The present-day U.S. military qualifies by any measure as highly professional, much more so than its Cold War predecessor. Yet the purpose of today’s professionals is not to preserve peace but to fight unending wars in distant places. Intoxicated by a post-Cold War belief in its own omnipotence, the United States allowed itself to be drawn into a long series of armed conflicts, almost all of them yielding unintended consequences and imposing greater than anticipated costs. Since the end of the Cold War, U.S. forces have destroyed many targets and killed many people. Only rarely, however, have they succeeded in accomplishing their assigned political purposes. . . . [F]rom our present vantage point, it becomes apparent that the “Revolution of ‘89” did not initiate a new era of history. At most, the events of that year fostered various unhelpful illusions that impeded our capacity to recognize and respond to the forces of change that actually matter.

Andrew Bacevich


Saturday, October 8, 2011

War News for Saturday, October 08, 2011

NATO is reporting the death of an ISAF soldier from unreleased causes in an undisclosed location in southern Afghanistan on Thursday, October 6th.


Karzai admits US-led NATO mission failure

State Department readies Iraq operation, its biggest since Marshall Plan


Reported security incidents

Baghdad:
#1: Gunmen in a speeding car using silenced weapons shot dead a traffic police lieutenant and wounded a policeman in Baghdad's western Ghazaliya district, police and hospital sources said.

#2: Gunmen in a speeding car using silenced weapons shot dead a police lieutenant in his car in Baghdad's southwestern Amil district, an Interior Ministry source said.

#3: Gunmen using silenced weapons shot dead a civilian at his house in Baghdad's western Amiriya district, an Interior Ministry source said.


Basra:
#1: Two blasts that hit a pipeline network near the southern part of Iraq's supergiant oil field, Rumaila, in Basra, late on Friday cut production from the field, but exports haven't been affected, Iraq Oil Minister Abdul Kareem Luaiby told Dow Jones Newswires Saturday. "We have to stop some of the production stations because of the fire but the incident hasn't affected levels of our exports," Luaiby said. The minister gave no details how much they had to cut output from Rumaila, which was producing around 1.2 million to 1.3 million barrels a day before the blasts.


Mosul:
#1: A woman was killed and civilian was wounded in bomb blast south of Mosul, security sources said today. The source told Aswat al-Iraq that the incident took place 30 km south of Mosul. The bomb exploded by itself, where no security patrols in the area.
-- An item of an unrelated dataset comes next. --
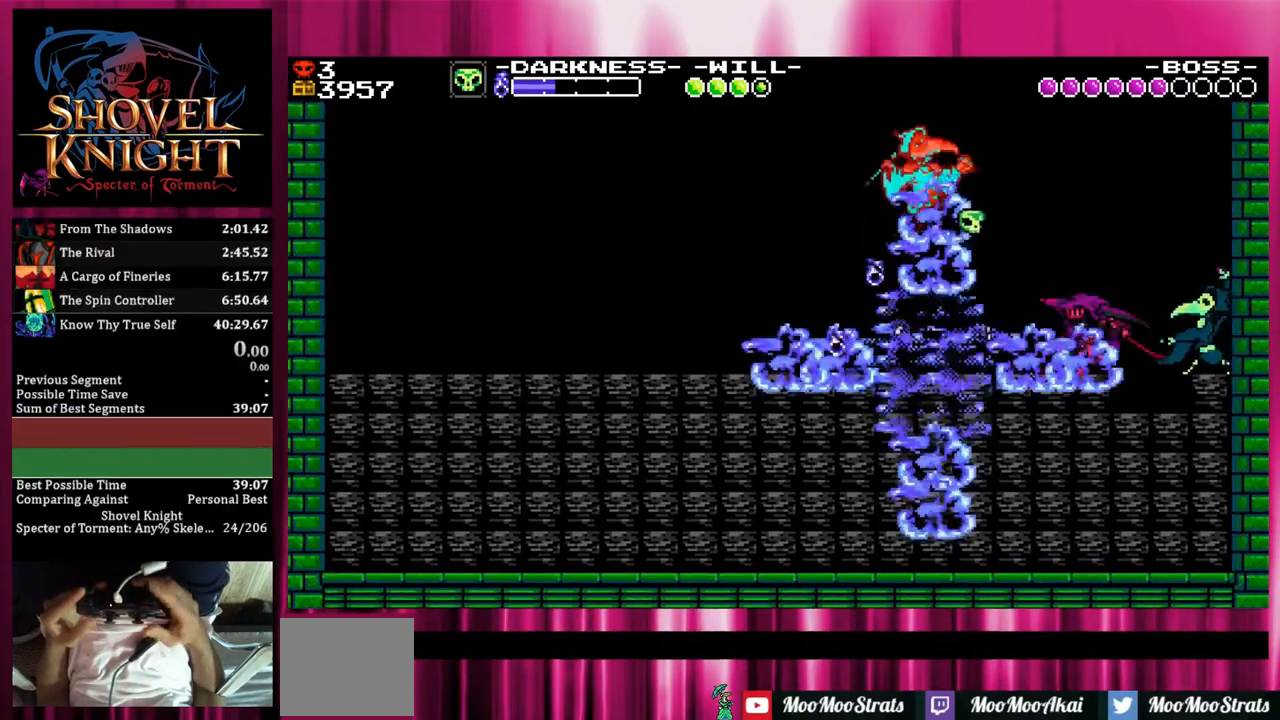
{"buttons": ["R1"], "events": [[183, "DPAD_RIGHT", "down"], [350, "DPAD_RIGHT", "up"], [433, "R1", "down"]]}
#2: Another bomb targeting a police patrol ripped off in Mansur neighborhood of western Mosul, wounding three children, the source added.



Afghanistan: "The Forgotten War"
#1: The Afghan police, backed by army and NATO-led Coalition forces, have killed nine insurgents and detained 11 others in eastern Afghanistan's Laghman province, Afghan Interior Ministry said on Saturday. "Afghan National Police (ANP) in collaboration with army and Coalition forces launched an operation in eastern Laghman province killing nine armed insurgents and detaining 11 other suspected insurgents over the past 24 hours," the ministry said in a statement provides daily operational updates.

#2: Militants have carried out coordinated attacks on four American military bases in Afghanistan's eastern province of Paktika, as the US-led invasion of the Asian country enters its eleventh year. On Friday morning, a bomber detonated his explosives-laden car near the gate of Margah base in Paktika Province, which borders Pakistan, after the facility was hit by 22 rockets, the Associated Press reported. Dozens of rockets also fell on the US's Tillman, Boris and Orgun-E bases in Afghanistan during the attacks that started shortly after 6 a.m. local time and continued for several hours. US forces returned fire by artillery and aircraft to repel the attacks. The American regional command said one soldier was injured in the assaults which it described as the largest such offensive in Paktika Province since 2009. US military sources claimed at least 25 militants were killed during the attack.

#2: Three missiles fired by a U.S. drone hit a house in Pakistan's North Waziristan region on the Afghan border, killing at least five militants, local intelligence officials said. There was no independent confirmation of the strike.